Text section:
------------

If we start in a very bad place, learning can be slow, unstable, or stuck.

Two things we usually avoid:

Starting all weights at exactly zero
Then every neuron in a layer behaves identically. They see the same thing, produce the same output, and get the same update.
It’s like hiring a panel of teachers who all copy each other’s answer key. Zero diversity, zero specialisation.
Starting with weights that are too huge or too tiny
- If they are huge, the internal signals or losses can explode.
- If they are too tiny, signals can shrink and almost disappear as they move through layers.

So in practice, we:

Start with small random values,
Chosen in a way that keeps signals from exploding or vanishing too quickly.

You may have seen names like:

Xavier / Glorot initialisation: It picks small random starting weights so that, on average, the signals going into and out of each layer stay at a reasonable scale. Most often used with smoother activations like sigmoid or tanh, it helps those functions avoid getting stuck in their flat (saturated) regions.
He initialisation: It also picks small random starting weights, but tuned specifically for ReLU‑style activations. It keeps ReLU neurons from seeing values that are too huge or too tiny at the start, which reduces the chance of exploding outputs or everything immediately dying at zero.

For this blog, you don’t need formulas. It’s enough to remember:

“We don’t start from all zeros. We start from sensible small random values so that learning has a fair chance to move in the right direction.”

This doesn’t itself solve overfitting or underfitting, but it’s like giving the model a decent first impression before training begins.

Regularisation: Gentle Rules to Keep the Model Humble

Now back to our main problem: overfitting.

------------

(Multi-image point correspondence data)
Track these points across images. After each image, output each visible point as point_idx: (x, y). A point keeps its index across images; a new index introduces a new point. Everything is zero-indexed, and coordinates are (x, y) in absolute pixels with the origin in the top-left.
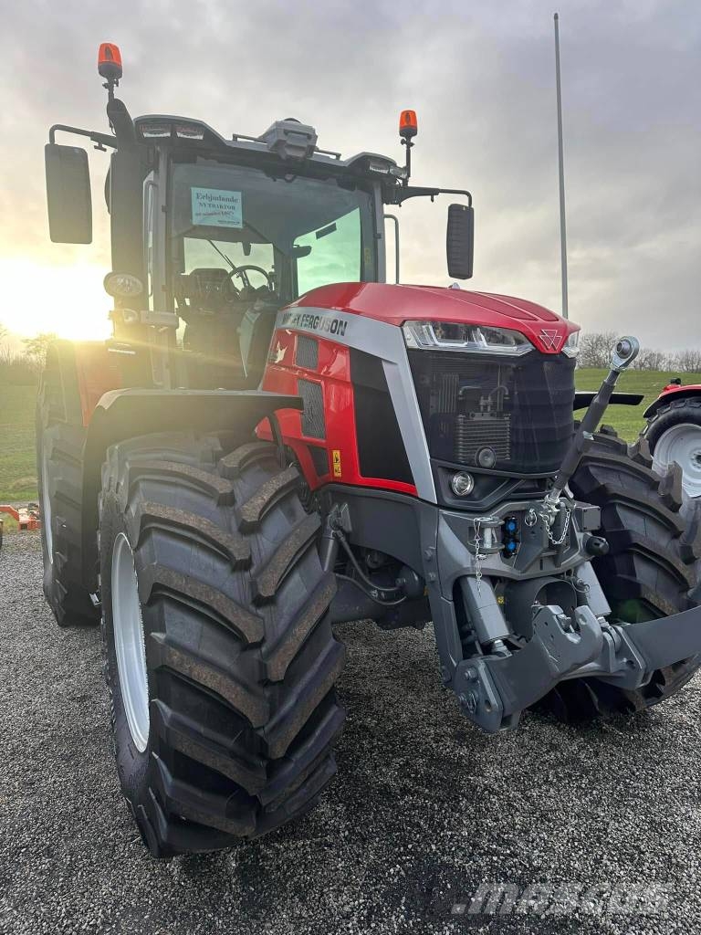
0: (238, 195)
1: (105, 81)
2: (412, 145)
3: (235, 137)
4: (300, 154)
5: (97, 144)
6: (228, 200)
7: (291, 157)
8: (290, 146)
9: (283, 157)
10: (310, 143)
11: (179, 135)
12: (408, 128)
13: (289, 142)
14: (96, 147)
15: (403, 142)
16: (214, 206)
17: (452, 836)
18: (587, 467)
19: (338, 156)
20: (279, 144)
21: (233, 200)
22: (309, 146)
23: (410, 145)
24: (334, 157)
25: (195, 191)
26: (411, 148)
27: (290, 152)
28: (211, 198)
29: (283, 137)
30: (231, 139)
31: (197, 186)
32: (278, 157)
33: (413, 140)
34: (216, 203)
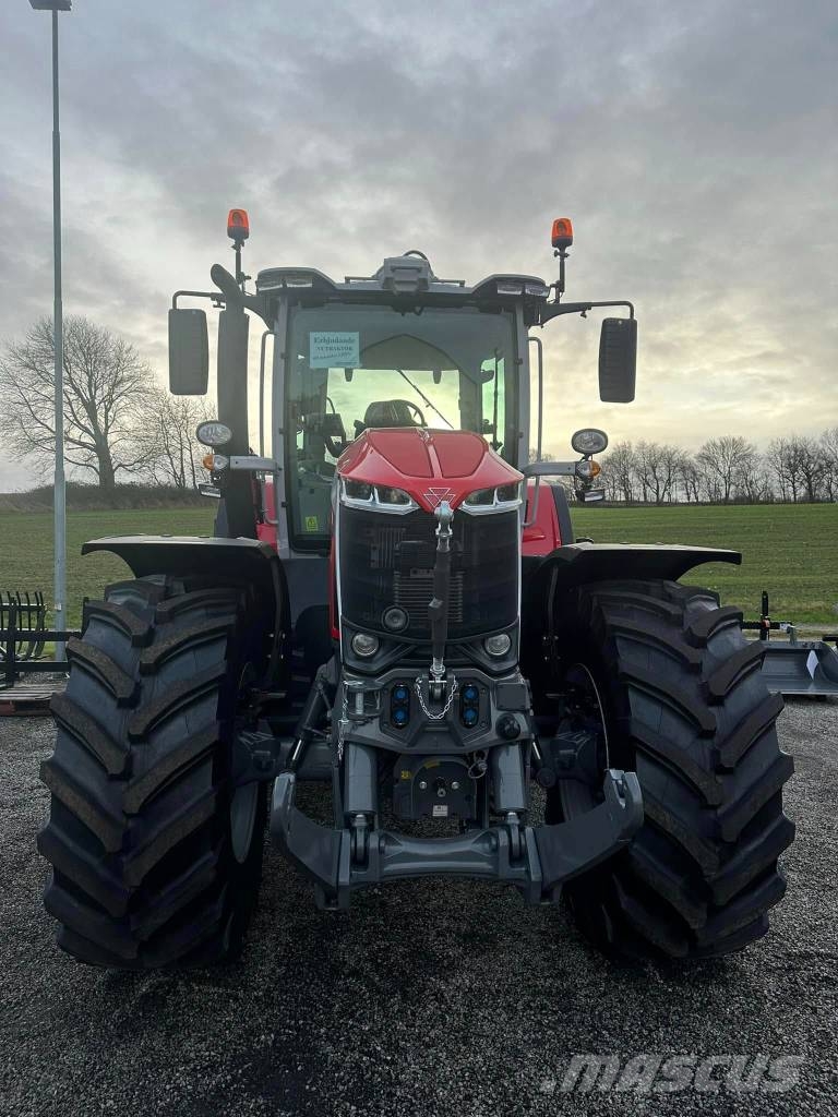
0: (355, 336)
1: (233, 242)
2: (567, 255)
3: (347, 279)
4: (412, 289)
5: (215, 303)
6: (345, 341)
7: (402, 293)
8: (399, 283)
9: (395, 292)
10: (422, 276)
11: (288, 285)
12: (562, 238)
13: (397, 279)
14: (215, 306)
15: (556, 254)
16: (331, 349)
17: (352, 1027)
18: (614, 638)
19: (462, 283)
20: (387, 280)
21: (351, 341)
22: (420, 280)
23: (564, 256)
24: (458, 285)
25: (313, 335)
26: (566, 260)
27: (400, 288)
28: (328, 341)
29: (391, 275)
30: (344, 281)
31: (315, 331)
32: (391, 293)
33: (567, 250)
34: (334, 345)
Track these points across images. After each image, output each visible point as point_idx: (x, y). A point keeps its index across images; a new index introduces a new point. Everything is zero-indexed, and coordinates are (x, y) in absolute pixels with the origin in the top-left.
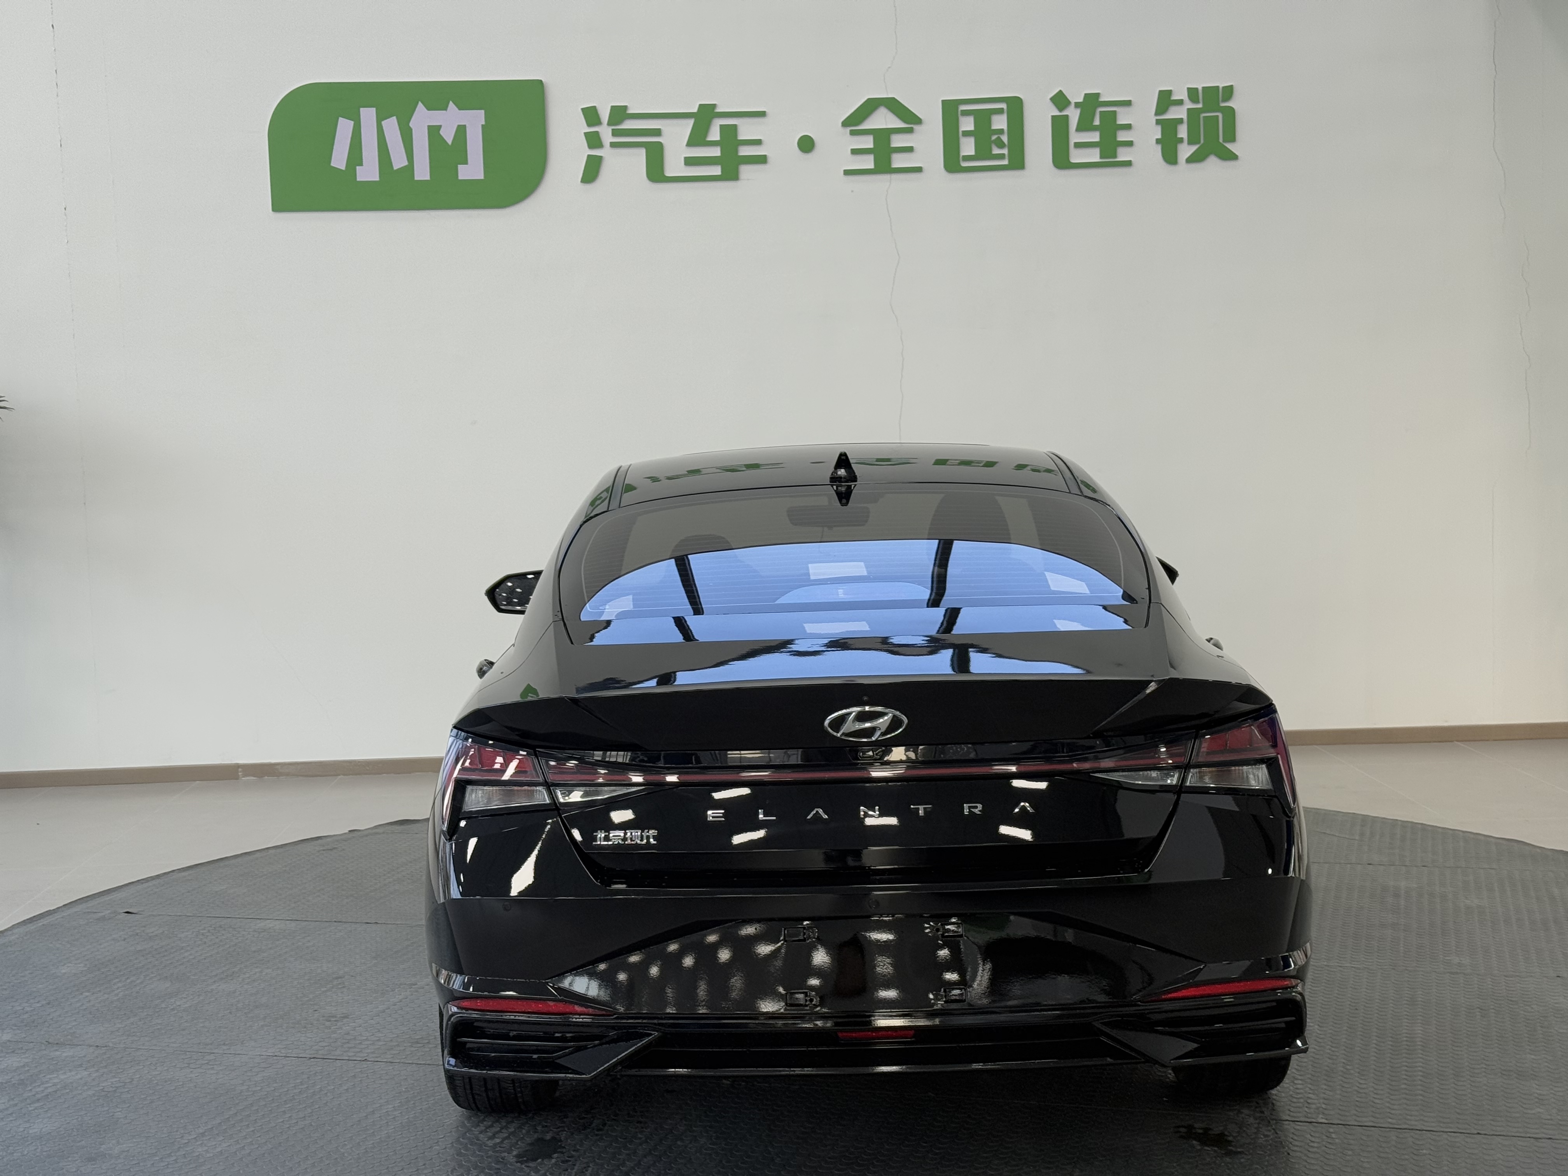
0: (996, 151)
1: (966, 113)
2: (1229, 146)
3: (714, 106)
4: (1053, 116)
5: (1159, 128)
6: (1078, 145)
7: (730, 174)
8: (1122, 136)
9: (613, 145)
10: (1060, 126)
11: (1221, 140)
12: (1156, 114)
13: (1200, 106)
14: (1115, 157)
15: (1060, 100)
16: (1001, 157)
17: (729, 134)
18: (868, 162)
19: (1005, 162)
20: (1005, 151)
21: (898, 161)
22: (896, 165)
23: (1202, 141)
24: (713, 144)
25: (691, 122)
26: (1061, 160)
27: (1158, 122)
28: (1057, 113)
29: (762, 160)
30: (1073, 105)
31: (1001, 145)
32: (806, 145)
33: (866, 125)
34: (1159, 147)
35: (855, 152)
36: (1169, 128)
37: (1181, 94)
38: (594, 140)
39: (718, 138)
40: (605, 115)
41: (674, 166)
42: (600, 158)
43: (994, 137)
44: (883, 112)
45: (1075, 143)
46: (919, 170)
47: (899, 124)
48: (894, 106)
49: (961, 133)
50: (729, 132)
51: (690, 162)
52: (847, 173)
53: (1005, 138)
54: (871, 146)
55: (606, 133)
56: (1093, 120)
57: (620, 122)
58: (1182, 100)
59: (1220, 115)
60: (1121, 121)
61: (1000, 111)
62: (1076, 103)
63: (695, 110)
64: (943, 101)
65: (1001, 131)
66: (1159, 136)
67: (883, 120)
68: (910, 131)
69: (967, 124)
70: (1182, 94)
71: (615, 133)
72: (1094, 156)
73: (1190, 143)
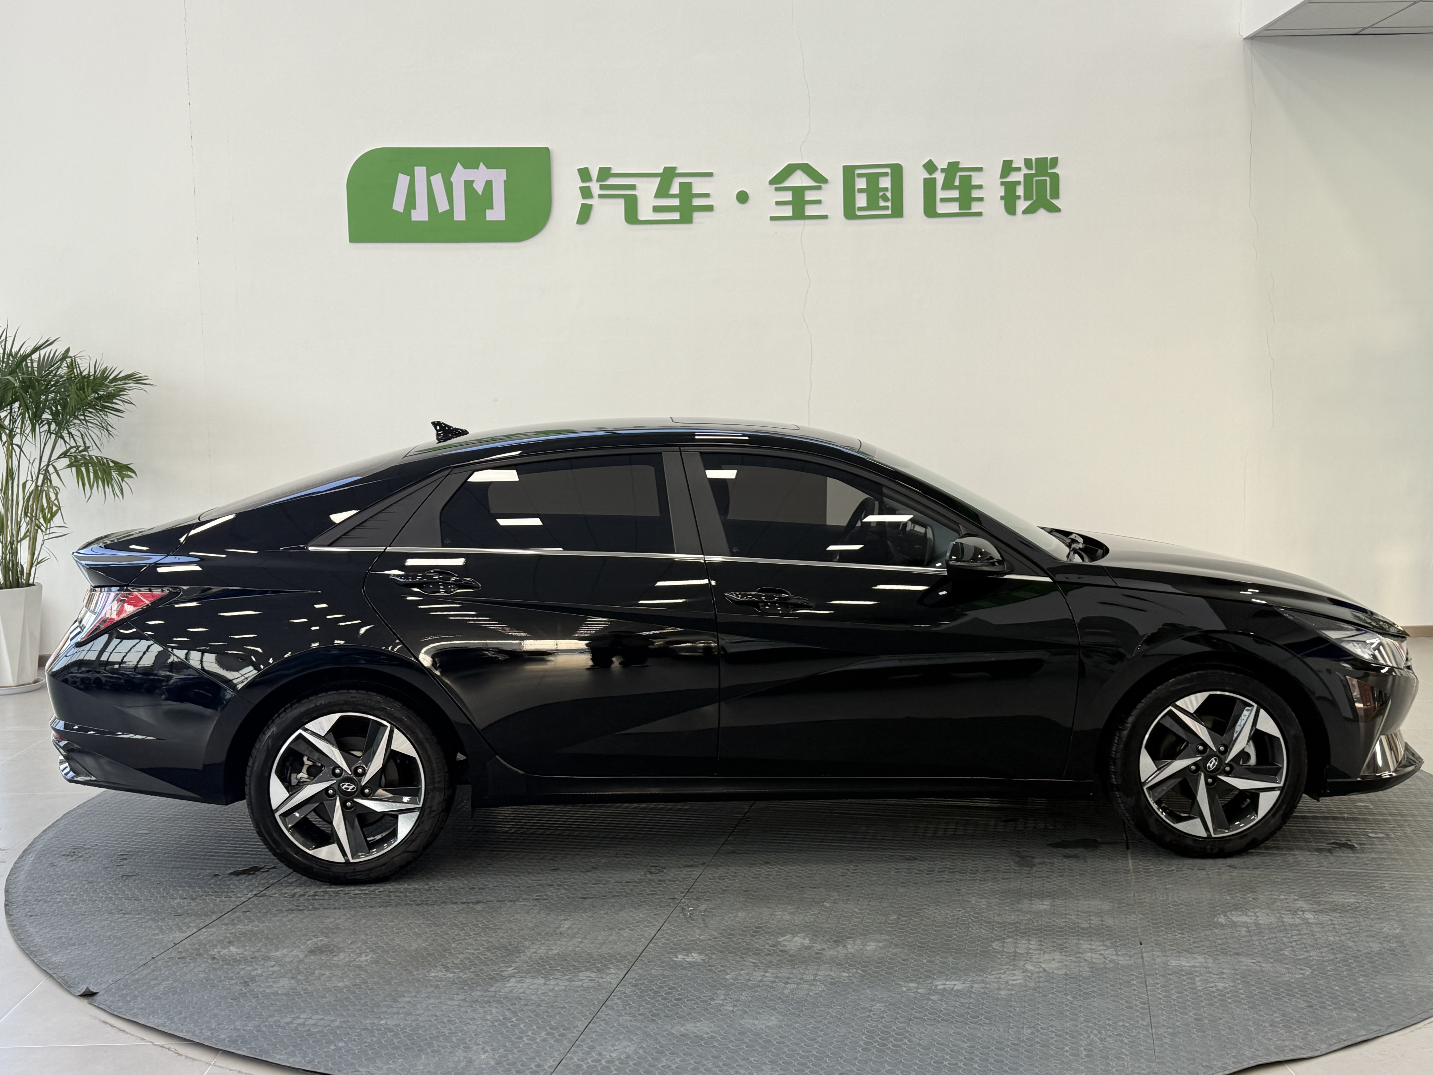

------------

Problems to solve:
(a) In the entries, substitute "frames" for "images" starting at the beginning of the entries and going on through the line with "27: (290, 152)", with everything else unchanged. Leave the pictures out of your answer.
(b) Continue the text on weight initialization and regularization from where it stops.

Answers to the problems:
(a)
Track these points across frames. After each image, output each visible point as point_idx: (x, y). A point keeps its index across frames; a new index introduces a new point. Everything is zero-indexed, and coordinates are (x, y) in absolute pixels with the origin in the top-left.
0: (238, 195)
1: (105, 81)
2: (412, 145)
3: (235, 137)
4: (300, 154)
5: (97, 144)
6: (228, 200)
7: (291, 157)
8: (290, 146)
9: (283, 157)
10: (310, 143)
11: (179, 135)
12: (408, 128)
13: (289, 142)
14: (96, 147)
15: (403, 142)
16: (214, 206)
17: (452, 836)
18: (587, 467)
19: (338, 156)
20: (279, 144)
21: (233, 200)
22: (309, 146)
23: (410, 145)
24: (334, 157)
25: (195, 191)
26: (411, 148)
27: (290, 152)

(b)
A deep network with many weights can twist itself into weird shapes that perfectly hug the training students but fail on new ones.

We need a way to say:

“Yes, fit the training data… but not too aggressively.
Don’t become weird just to please a few noisy points.”

This is what regularisation does.

You can think of it as adding a good behaviour clause to the loss:

The model still tries to reduce prediction error.
But it also gets a small penalty for becoming too complex or using extreme internal settings.

We’ll look at three kinds:

Weight penalties (Ridge and Lasso).
Dropout.
Early stopping.

Weight Penalties: Ridge and Lasso

Weight penalties nudge the model towards simpler, calmer internal settings by discouraging certain kinds of weights.

Ridge (L2): “Shrink the loud knobs”

Ridge regularisation (often called L2) adds a small cost when weights become large.

In plain language:

“You may use many inputs, but don’t shout.
Keep your weights reasonable instead of blowing up a few of them.”

In our exam story:

If weight_study tries to grow giant while others stay small,
a Ridge penalty quietly says, “Relax. You’re relying too heavily on this one factor.”

Effect:

It shrinks all weights towards zero,
But usually does not push them exactly to zero.
The model still uses many features, just less aggressively.

You can think of Ridge as:

“Talk to all your inputs, but use an indoor voice.”

Lasso (L1): “Turn off the useless knobs”

Lasso regularisation (often called L1) goes one step further:

“If some inputs are not really helping,
I’d rather you ignore them completely.”

In our exam story:

Suppose we add many features: study_hours, sleep_hours, revision_hours, group_study_hours, snacks_eaten, etc.
Lasso will tend to push the weights of truly useless features all the way to zero.

Effect:

It acts like an automatic feature selector.
Some weights become exactly zero. Those inputs are effectively removed from the model.
The model becomes simpler and often easier to interpret.

You can think of Lasso as:

“Instead of listening to everyone,
pick a smaller, truly useful group and ignore the rest.”

Together in your mental map

Ridge (L2) says, “Keep all knobs, but keep them small.”
The model still listens to many inputs, just not too loudly.
Lasso (L1) says, “Keep only the helpful knobs.”
The model cuts off some inputs completely by setting their weights to zero.

In practice, people sometimes use a mix of the two (called Elastic Net), but for now, just knowing their personalities is enough.

Dropout – “Some neurons are randomly told to take a break”

Dropout is a surprisingly powerful regularisation trick.

During training:

For each batch of students, we randomly pick some neurons and temporarily set their output to zero.
In that training step, those neurons are effectively “on leave”.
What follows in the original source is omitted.